## DATA RECORDS
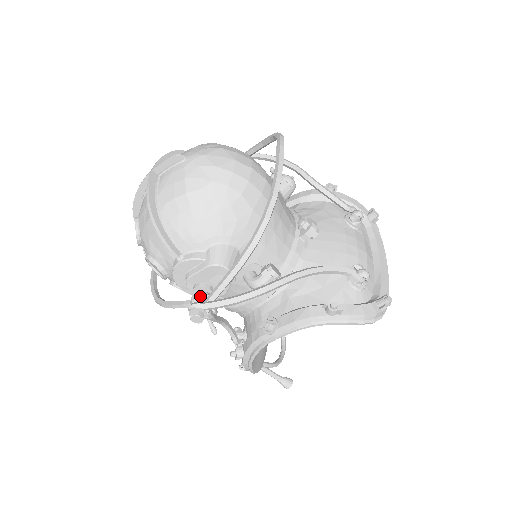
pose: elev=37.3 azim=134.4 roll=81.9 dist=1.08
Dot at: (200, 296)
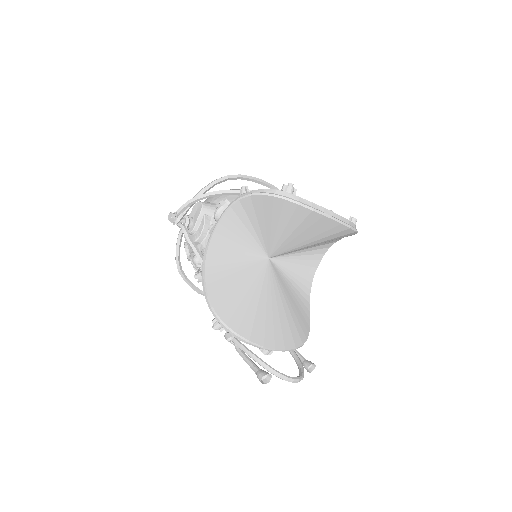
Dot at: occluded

* * *

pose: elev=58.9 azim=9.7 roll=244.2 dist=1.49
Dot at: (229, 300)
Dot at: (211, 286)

## WORK TO COMPLETE
Rewrite the lines of the listing from the line with "pose: elev=58.9 azim=9.7 roll=244.2 dist=1.49" up to and including the line with "Dot at: (211, 286)", replacing "dist" with "distance" and leaving everything else unchanged.

## SOLUTION TO THIS PROBLEM
pose: elev=58.9 azim=9.7 roll=244.2 distance=1.49
Dot at: (229, 300)
Dot at: (211, 286)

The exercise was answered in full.